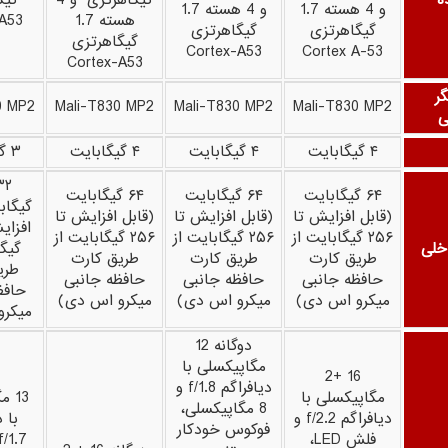
ه
گیگاهرتزی و 4
گیگ
و 4 هسته 1.7
و 4 هسته 1.7
هسته 1.7
-A53
گیگاهرتزی
گیگاهرتزی
گیگاهرتزی
Cortex-A53
Cortex A-53
Cortex-A53
ر
0 MP2
Mali-T830 MP2
Mali-T830 MP2
Mali-T830 MP2
ی
۴ گیگابایت
۴ گیگابایت
۴ گیگابایت
۳ گیگابایت
۶۴ گیگابایت
۶۴ گیگابایت
۶۴ گیگابایت
گیگاب
(قابل افزایش تا
(قابل افزایش تا
(قابل افزایش تا
۲۵۶ گیگابایت از
۲۵۶ گیگابایت از
۲۵۶ گیگابایت از
خلی
گیگا
طریق کارت
طریق کارت
طریق کارت
طری
حافظه جانبی
حافظه جانبی
حافظه جانبی
حافظ
میکرو اس دی)
میکرو اس دی)
میکرو اس دی)
میکرو
دوگانه 12
مگاپیکسلی با
16 +2
دیافراگم f/1.8 و
مگاپیکسلی با
13 
8 مگاپیکسلی،
دیافراگم f/2.2 و
با 
فوکوس خودکار
فلش LED،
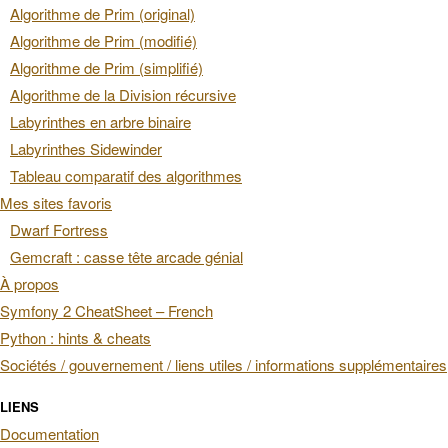
Algorithme de Prim (original)
Algorithme de Prim (modifié)
Algorithme de Prim (simplifié)
Algorithme de la Division récursive
Labyrinthes en arbre binaire
Labyrinthes Sidewinder
Tableau comparatif des algorithmes
Mes sites favoris
Dwarf Fortress
Gemcraft : casse tête arcade génial
À propos
Symfony 2 CheatSheet – French
Python : hints & cheats
Sociétés / gouvernement / liens utiles / informations supplémentaires
LIENS
Documentation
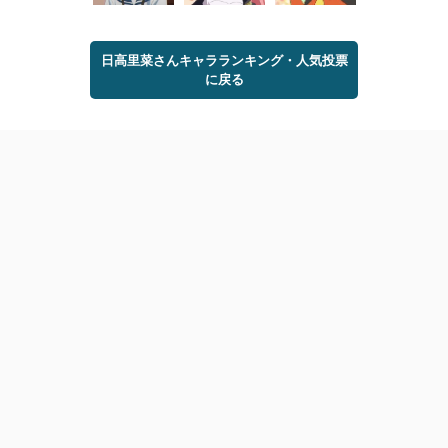
日高里菜さんキャラランキング・人気投票
に戻る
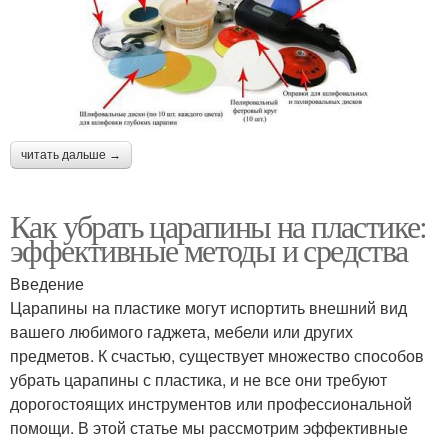
читать дальше →
Как убрать царапины на пластике:
эффективные методы и средства
Введение
Царапины на пластике могут испортить внешний вид
вашего любимого гаджета, мебели или других
предметов. К счастью, существует множество способов
убрать царапины с пластика, и не все они требуют
дорогостоящих инструментов или профессиональной
помощи. В этой статье мы рассмотрим эффективные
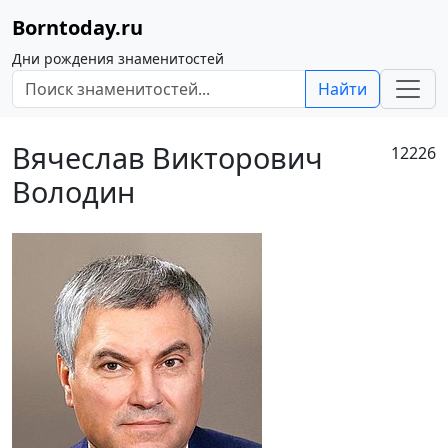
Borntoday.ru
Дни рождения знаменитостей
Найти
Вячеслав Викторович
12226
Володин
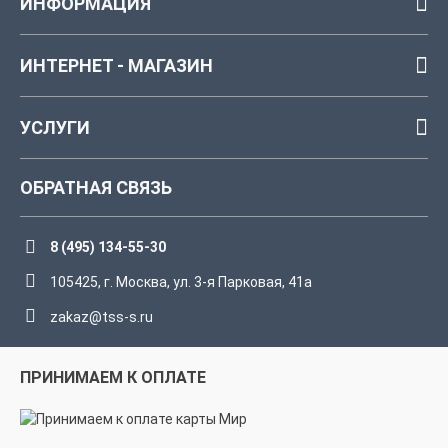
ИНФОРМАЦИЯ
ИНТЕРНЕТ - МАГАЗИН
УСЛУГИ
ОБРАТНАЯ СВЯЗЬ
8 (495) 134-55-30
105425, г. Москва, ул. 3-я Парковая, 41а
zakaz@tss-s.ru
ПРИНИМАЕМ К ОПЛАТЕ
___
- [Your task] Copy the lines exactly as they appear, starting at the line that contains "читать дальше →" and ending at the end of the lines, and leave the pictures out of your answer.

- [Exercise result]
читать дальше →
Как убрать царапины на пластике:
эффективные методы и средства
Введение
Царапины на пластике могут испортить внешний вид
вашего любимого гаджета, мебели или других
предметов. К счастью, существует множество способов
убрать царапины с пластика, и не все они требуют
дорогостоящих инструментов или профессиональной
помощи. В этой статье мы рассмотрим эффективные
Borntoday.ru
Дни рождения знаменитостей
Найти
Вячеслав Викторович
12226
Володин
ИНФОРМАЦИЯ
ИНТЕРНЕТ - МАГАЗИН
УСЛУГИ
ОБРАТНАЯ СВЯЗЬ
8 (495) 134-55-30
105425, г. Москва, ул. 3-я Парковая, 41а
zakaz@tss-s.ru
ПРИНИМАЕМ К ОПЛАТЕ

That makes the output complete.